Work instruction: Restate the opening lines of the material below word for word, stopping after the line that contains "Page size: 1500x844.".

Available records:

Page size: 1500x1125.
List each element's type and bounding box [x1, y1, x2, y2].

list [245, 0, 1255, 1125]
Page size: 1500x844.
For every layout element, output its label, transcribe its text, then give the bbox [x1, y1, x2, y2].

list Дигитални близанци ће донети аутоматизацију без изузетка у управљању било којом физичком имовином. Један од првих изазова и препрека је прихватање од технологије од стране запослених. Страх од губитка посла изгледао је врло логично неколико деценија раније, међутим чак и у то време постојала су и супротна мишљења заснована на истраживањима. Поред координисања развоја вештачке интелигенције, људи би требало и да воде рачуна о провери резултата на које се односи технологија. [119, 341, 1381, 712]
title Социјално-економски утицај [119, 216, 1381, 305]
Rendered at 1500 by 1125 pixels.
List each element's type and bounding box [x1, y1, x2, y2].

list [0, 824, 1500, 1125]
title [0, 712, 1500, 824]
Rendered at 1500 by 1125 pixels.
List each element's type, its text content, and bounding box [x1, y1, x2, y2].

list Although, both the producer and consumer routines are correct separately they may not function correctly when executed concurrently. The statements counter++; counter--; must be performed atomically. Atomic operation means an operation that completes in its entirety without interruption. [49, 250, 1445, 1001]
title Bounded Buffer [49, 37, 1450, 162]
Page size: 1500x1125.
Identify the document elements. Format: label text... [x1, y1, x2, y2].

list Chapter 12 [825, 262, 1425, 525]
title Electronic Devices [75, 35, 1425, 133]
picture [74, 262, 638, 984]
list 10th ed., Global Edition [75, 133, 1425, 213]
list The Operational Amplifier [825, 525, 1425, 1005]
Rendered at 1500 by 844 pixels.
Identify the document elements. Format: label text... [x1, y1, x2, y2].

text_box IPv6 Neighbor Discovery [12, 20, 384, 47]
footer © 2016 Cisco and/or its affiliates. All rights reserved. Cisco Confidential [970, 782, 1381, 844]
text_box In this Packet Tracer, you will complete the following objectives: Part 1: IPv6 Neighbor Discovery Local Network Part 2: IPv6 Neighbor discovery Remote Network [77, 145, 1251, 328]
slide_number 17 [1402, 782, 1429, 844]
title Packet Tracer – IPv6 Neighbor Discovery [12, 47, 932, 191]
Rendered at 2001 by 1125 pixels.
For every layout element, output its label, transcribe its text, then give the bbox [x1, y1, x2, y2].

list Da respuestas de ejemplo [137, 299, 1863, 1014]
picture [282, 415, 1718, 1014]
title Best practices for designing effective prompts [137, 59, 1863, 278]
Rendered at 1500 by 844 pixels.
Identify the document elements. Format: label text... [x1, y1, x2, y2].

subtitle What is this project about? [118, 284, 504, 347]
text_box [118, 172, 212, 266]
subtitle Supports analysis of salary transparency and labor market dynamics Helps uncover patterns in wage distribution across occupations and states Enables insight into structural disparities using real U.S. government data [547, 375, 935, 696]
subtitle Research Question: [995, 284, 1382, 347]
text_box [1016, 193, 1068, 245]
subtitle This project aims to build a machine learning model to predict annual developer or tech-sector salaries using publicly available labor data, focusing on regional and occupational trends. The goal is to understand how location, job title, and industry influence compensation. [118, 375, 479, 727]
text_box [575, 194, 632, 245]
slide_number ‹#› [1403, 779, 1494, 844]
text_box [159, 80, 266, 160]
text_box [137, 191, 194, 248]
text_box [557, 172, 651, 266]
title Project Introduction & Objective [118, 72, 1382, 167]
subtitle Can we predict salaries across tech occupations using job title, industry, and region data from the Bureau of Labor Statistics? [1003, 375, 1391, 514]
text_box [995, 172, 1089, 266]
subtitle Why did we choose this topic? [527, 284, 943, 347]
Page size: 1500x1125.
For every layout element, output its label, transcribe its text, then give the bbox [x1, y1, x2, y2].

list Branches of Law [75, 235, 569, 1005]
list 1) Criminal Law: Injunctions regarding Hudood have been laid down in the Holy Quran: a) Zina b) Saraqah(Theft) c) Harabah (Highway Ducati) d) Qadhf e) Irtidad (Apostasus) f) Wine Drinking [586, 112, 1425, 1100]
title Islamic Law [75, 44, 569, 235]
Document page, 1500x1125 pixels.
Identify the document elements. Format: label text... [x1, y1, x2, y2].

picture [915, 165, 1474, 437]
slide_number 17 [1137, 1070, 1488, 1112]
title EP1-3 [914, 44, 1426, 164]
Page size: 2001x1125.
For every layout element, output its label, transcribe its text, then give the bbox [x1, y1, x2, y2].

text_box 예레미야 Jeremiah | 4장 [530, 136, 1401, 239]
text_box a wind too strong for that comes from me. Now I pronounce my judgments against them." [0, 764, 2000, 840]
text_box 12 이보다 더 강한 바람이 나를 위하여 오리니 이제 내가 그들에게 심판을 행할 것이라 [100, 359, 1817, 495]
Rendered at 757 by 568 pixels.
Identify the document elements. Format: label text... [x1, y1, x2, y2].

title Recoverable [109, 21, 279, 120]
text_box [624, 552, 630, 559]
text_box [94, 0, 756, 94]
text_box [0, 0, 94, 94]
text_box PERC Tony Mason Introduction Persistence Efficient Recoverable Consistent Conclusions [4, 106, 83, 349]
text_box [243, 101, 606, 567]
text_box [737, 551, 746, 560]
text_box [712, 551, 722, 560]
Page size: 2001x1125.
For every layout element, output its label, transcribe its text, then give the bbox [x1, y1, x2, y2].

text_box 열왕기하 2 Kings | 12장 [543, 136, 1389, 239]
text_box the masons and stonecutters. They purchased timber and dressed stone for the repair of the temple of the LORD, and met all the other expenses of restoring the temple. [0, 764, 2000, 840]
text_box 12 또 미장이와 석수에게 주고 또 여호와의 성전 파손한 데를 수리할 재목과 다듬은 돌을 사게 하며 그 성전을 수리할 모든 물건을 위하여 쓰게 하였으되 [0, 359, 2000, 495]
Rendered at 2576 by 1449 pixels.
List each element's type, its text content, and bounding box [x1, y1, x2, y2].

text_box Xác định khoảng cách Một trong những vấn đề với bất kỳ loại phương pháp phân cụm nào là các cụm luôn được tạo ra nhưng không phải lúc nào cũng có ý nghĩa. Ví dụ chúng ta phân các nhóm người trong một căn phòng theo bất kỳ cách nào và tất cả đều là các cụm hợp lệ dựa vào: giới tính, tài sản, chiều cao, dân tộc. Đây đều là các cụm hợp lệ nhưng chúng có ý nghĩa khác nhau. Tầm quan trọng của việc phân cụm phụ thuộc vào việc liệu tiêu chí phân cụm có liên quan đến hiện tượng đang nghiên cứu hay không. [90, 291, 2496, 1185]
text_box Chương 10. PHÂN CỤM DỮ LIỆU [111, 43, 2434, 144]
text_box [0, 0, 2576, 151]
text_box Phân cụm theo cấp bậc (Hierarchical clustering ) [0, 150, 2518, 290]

Task output:
Page size: 1500x1125.
List each element's type and bounding box [x1, y1, x2, y2].

list [245, 0, 1255, 1125]
Page size: 1500x844.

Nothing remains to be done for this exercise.